** What you should do **
Return every line from the one with "right hip: (39, 553)" through the one with "left back paw: (325, 683)", inclusive, exactly as it appears below.
[Start of section]
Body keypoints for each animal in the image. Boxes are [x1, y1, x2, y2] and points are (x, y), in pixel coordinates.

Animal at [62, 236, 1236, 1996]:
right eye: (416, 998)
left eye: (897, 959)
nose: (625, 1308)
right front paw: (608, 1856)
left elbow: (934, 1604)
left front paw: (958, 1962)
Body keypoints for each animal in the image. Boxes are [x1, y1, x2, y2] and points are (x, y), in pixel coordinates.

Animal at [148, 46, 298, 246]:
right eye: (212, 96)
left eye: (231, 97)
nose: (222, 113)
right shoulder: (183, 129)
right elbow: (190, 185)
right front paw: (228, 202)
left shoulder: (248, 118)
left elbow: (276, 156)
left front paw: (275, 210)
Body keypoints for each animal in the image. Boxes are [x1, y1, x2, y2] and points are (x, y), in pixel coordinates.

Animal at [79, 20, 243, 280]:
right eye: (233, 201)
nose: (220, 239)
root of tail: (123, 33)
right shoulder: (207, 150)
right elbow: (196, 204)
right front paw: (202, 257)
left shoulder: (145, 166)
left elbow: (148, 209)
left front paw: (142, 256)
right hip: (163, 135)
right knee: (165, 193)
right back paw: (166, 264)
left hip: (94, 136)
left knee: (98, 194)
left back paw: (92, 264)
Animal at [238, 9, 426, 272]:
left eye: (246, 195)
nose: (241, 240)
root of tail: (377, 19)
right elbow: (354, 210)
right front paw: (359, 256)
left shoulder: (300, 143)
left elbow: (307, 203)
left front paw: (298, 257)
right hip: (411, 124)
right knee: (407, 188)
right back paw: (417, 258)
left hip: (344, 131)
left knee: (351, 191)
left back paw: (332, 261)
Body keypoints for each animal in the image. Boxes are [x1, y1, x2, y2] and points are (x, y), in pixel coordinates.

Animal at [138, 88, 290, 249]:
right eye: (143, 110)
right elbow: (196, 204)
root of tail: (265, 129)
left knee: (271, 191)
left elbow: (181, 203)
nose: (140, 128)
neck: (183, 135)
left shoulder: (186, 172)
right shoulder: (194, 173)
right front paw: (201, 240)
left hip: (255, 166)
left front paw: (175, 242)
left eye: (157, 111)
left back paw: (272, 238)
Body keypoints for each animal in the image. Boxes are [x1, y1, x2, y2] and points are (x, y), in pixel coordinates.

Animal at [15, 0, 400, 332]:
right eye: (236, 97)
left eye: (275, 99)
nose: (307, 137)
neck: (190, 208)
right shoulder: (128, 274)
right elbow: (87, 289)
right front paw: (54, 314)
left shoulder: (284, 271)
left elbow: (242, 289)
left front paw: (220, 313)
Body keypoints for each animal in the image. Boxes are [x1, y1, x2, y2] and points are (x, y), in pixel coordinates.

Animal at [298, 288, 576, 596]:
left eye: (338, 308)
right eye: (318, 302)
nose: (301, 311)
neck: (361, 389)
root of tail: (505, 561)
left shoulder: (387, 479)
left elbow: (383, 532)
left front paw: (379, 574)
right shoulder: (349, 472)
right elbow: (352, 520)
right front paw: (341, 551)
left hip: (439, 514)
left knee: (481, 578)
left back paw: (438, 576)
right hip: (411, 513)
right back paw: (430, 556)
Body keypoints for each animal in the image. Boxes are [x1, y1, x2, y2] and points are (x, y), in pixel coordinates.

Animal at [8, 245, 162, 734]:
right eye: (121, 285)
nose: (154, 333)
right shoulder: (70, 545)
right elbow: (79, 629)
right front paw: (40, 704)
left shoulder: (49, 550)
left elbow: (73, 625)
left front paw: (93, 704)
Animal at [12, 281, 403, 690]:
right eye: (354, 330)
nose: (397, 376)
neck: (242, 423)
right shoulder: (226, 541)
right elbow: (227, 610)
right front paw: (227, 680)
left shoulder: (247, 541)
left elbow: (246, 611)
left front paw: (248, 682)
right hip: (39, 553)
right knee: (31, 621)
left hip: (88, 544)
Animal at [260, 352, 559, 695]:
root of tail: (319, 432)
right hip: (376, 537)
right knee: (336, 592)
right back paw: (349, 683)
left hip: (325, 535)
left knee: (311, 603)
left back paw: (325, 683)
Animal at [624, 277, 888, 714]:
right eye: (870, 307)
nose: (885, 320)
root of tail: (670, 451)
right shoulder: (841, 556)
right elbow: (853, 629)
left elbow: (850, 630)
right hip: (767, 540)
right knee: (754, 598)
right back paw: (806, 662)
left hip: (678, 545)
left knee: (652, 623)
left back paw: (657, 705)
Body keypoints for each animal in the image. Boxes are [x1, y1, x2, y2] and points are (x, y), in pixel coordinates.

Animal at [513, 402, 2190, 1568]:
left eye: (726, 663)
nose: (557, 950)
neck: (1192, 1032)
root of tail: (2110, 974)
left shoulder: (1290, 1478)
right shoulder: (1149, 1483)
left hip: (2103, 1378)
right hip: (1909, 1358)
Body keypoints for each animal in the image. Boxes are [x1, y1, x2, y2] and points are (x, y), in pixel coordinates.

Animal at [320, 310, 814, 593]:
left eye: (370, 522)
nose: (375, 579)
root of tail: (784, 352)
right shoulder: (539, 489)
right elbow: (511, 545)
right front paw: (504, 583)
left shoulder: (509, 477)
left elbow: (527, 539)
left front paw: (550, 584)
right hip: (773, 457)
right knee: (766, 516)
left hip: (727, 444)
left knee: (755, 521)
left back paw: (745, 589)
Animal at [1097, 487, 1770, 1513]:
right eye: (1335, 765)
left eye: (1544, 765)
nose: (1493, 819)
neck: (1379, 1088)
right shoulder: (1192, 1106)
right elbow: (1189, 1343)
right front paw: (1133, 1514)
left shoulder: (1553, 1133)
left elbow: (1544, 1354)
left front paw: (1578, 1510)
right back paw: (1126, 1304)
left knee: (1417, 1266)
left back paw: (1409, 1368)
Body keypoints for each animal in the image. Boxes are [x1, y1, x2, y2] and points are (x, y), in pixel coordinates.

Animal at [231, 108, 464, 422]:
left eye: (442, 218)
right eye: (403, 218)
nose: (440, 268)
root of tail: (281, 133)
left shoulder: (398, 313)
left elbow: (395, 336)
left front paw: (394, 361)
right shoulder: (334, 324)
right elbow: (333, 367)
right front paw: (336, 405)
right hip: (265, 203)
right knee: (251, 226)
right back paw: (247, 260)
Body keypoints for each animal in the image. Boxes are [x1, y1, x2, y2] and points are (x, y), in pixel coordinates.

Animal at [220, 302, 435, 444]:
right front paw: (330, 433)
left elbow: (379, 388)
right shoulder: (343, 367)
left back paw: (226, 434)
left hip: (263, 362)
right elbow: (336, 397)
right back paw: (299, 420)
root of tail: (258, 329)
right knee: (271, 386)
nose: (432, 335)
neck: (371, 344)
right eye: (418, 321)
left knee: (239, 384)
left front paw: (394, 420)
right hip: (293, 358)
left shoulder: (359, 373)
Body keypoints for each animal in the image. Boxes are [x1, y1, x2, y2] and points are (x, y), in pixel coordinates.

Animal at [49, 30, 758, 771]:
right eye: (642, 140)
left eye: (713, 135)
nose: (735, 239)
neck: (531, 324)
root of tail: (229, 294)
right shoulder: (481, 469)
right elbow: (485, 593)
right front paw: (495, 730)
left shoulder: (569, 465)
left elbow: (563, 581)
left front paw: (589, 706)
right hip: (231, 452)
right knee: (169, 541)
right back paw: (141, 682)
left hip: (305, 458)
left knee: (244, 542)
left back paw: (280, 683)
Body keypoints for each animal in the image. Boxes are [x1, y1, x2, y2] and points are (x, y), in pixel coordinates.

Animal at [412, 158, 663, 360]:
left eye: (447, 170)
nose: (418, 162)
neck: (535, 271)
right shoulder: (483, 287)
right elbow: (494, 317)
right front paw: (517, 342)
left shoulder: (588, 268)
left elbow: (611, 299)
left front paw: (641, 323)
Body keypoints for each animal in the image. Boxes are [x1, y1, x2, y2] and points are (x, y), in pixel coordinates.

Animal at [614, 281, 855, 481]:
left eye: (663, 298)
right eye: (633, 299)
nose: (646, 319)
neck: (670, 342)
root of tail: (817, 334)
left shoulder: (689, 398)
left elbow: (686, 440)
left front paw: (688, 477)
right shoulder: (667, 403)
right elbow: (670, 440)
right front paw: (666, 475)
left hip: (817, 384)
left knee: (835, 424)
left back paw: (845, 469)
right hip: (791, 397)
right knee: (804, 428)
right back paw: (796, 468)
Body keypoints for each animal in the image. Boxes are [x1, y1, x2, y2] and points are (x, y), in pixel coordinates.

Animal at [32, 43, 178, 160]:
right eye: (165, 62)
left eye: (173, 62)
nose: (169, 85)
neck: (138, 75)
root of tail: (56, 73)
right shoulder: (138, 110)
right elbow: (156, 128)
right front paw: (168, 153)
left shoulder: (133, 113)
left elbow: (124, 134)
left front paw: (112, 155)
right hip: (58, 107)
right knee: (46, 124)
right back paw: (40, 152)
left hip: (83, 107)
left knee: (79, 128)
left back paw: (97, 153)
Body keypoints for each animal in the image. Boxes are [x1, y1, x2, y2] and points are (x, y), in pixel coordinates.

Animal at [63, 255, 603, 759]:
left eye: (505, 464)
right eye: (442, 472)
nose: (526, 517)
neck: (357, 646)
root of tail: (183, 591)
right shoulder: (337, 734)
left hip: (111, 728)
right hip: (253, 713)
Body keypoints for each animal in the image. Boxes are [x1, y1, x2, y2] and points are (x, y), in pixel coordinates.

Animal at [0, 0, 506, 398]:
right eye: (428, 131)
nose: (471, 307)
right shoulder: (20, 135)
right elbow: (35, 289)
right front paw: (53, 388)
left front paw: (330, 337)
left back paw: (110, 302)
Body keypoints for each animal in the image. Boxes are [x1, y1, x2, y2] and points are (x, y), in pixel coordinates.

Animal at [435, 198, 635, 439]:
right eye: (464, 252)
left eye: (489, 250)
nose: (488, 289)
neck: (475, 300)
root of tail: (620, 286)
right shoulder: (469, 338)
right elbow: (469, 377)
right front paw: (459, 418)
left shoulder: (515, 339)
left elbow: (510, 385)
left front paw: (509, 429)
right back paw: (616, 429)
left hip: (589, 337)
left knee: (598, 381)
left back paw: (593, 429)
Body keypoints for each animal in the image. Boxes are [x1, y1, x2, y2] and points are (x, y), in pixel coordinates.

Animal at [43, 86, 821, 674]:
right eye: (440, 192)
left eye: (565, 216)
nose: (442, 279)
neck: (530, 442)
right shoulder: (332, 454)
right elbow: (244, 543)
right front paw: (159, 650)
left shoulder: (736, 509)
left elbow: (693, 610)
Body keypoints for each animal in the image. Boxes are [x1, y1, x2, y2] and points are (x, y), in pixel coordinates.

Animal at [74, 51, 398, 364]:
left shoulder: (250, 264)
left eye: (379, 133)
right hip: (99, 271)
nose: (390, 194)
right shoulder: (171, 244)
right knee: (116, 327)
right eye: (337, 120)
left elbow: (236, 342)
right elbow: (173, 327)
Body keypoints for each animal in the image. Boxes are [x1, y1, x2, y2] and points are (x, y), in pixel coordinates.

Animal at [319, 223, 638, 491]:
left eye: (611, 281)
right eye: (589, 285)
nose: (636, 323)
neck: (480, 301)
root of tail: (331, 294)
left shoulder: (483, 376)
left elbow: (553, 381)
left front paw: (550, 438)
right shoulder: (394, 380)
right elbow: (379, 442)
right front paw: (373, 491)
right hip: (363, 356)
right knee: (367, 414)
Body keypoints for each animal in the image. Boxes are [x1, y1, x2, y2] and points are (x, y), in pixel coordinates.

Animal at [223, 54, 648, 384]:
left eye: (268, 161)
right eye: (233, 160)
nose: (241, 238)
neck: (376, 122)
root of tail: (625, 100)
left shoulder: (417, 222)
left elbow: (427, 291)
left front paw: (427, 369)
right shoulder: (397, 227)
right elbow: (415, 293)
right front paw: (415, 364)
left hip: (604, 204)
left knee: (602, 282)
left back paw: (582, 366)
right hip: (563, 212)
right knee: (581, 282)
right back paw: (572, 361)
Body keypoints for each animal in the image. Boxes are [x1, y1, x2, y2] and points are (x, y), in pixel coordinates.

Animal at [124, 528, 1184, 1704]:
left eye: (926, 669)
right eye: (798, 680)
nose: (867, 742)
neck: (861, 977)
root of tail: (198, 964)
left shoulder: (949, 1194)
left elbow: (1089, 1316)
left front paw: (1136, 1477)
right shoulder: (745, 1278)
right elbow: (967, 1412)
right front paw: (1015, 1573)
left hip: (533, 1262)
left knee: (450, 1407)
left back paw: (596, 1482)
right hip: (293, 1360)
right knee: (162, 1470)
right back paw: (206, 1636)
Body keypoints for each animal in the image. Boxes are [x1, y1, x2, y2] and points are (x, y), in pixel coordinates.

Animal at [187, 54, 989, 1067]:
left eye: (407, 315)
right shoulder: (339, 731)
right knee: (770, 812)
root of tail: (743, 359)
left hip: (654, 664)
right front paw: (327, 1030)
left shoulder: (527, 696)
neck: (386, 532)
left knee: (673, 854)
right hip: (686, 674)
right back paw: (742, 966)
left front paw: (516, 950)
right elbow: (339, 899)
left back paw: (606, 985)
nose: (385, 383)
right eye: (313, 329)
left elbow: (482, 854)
[End of section]
** Answer box **
right hip: (39, 553)
right knee: (31, 621)
left hip: (88, 544)
Animal at [260, 352, 559, 695]:
root of tail: (319, 432)
right hip: (376, 537)
right knee: (336, 592)
right back paw: (349, 683)
left hip: (325, 535)
left knee: (311, 603)
left back paw: (325, 683)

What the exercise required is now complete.